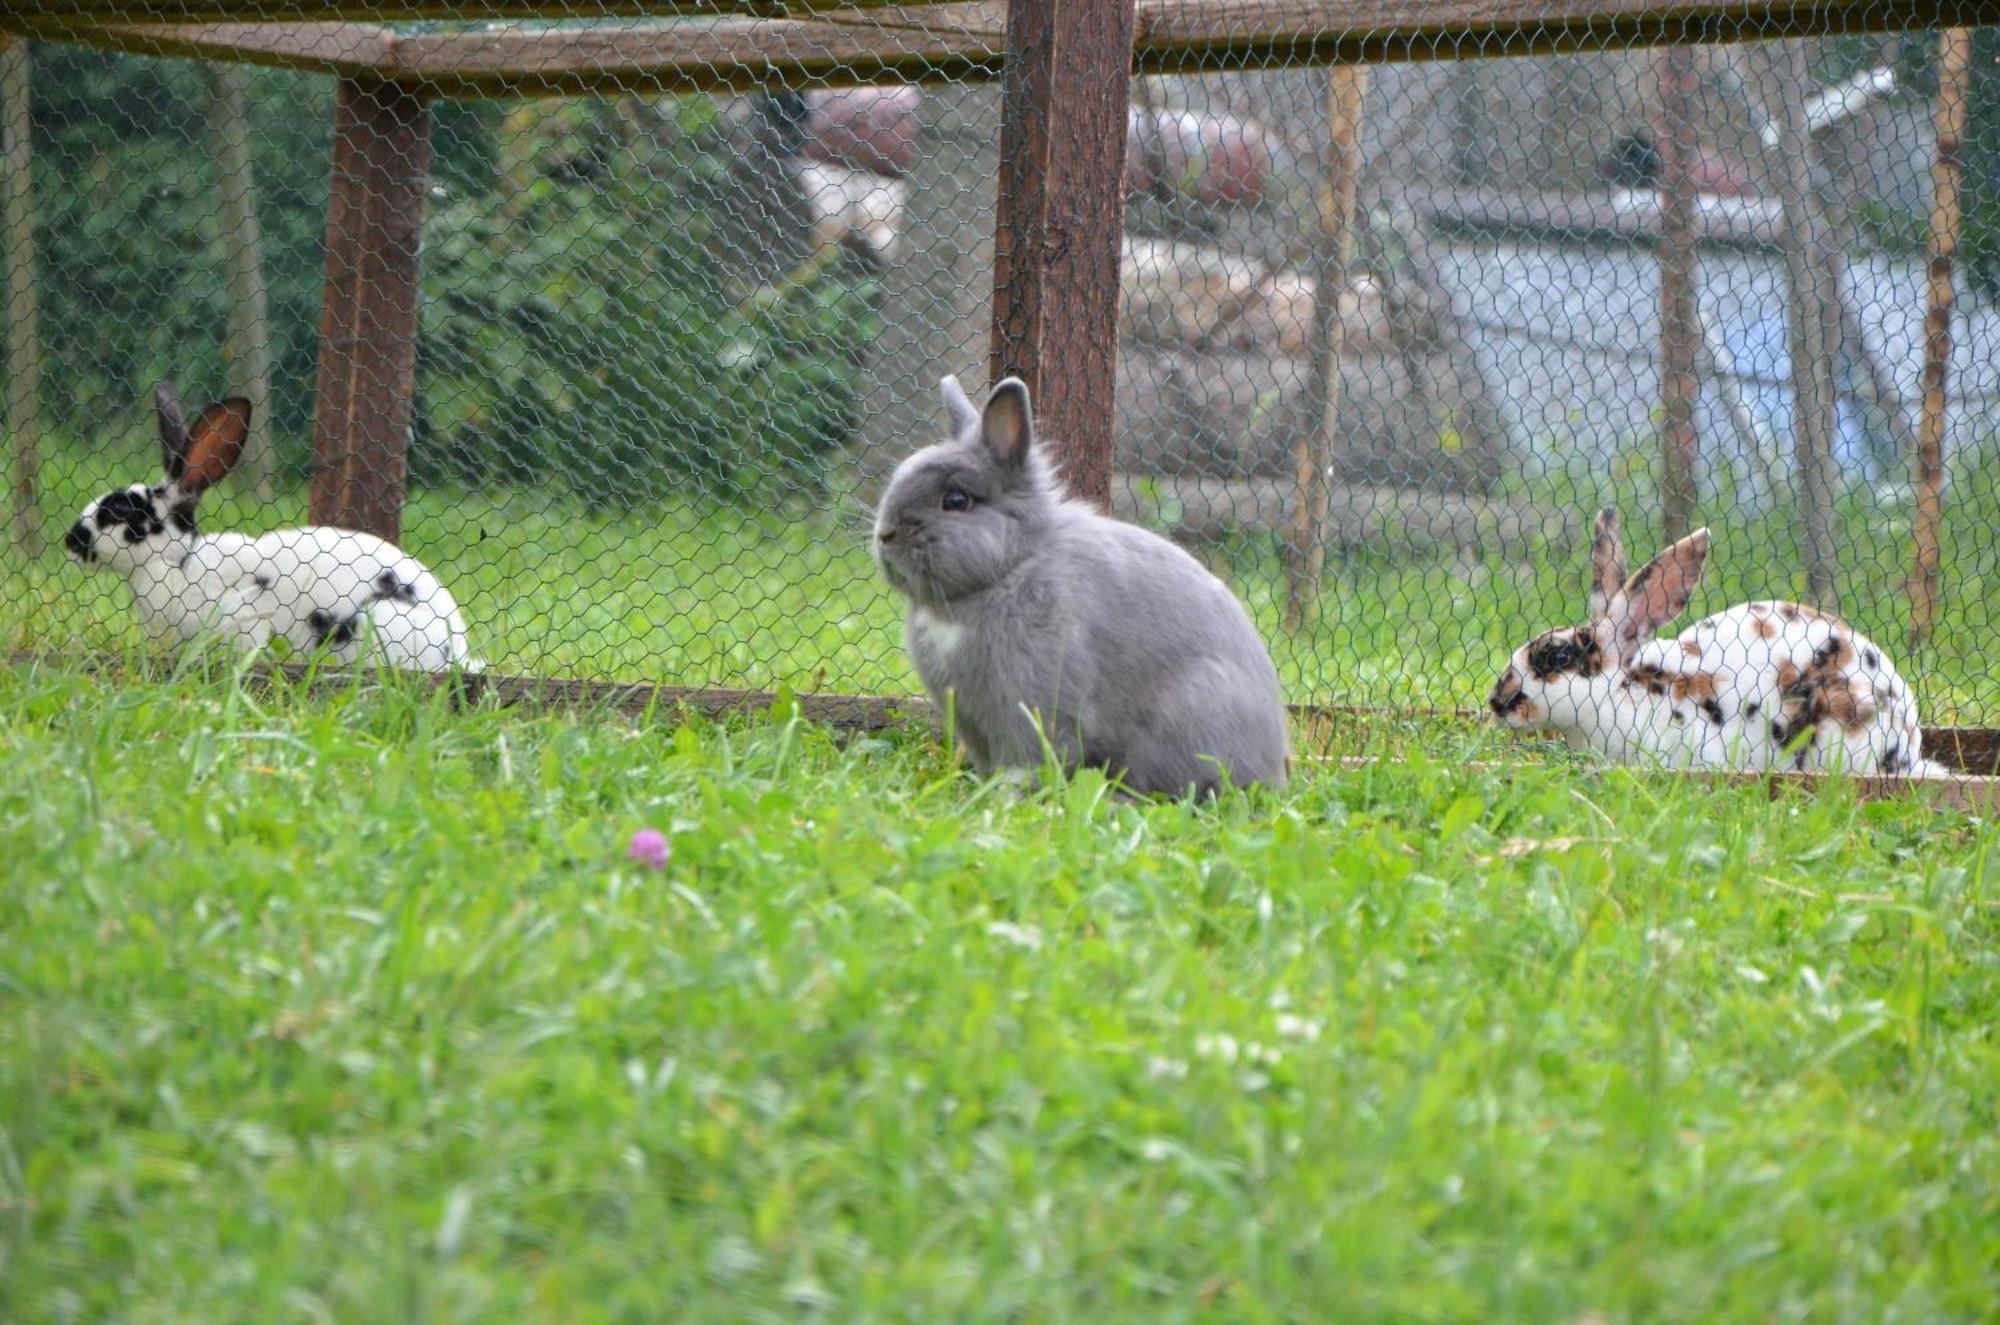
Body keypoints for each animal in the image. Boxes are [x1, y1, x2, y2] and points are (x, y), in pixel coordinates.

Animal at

----------------------------------------

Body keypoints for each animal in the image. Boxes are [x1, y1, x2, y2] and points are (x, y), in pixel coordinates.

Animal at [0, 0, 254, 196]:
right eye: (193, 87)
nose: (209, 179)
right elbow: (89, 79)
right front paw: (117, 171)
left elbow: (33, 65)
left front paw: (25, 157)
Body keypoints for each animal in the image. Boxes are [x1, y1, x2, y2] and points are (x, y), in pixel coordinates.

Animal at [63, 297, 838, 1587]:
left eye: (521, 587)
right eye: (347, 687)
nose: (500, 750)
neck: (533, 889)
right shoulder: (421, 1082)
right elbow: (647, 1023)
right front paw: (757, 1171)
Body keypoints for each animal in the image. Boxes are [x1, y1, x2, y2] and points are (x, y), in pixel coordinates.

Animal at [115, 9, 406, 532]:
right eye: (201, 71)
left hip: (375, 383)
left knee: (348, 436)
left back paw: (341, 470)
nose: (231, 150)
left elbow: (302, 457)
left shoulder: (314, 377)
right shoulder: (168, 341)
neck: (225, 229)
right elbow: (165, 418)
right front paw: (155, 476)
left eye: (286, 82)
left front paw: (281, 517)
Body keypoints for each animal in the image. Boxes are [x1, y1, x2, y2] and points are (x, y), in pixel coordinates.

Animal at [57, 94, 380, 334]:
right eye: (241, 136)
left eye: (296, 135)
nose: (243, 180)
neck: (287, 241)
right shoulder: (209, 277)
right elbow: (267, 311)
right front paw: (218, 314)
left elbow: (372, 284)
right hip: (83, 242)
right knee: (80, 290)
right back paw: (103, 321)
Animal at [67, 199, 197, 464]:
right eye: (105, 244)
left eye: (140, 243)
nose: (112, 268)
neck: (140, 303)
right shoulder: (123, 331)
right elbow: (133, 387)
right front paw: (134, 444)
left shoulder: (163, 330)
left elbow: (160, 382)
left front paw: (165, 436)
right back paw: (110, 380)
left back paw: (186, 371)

----------------------------------------

Description of the task. Could you restate, word for word, the lines above from the one with "right elbow: (267, 311)" to the one with "left back paw: (186, 371)", both included?

Completed exercise.
right elbow: (267, 311)
right front paw: (218, 314)
left elbow: (372, 284)
right hip: (83, 242)
right knee: (80, 290)
right back paw: (103, 321)
Animal at [67, 199, 197, 464]:
right eye: (105, 244)
left eye: (140, 243)
nose: (112, 268)
neck: (140, 303)
right shoulder: (123, 331)
right elbow: (133, 387)
right front paw: (134, 444)
left shoulder: (163, 330)
left elbow: (160, 382)
left front paw: (165, 436)
right back paw: (110, 380)
left back paw: (186, 371)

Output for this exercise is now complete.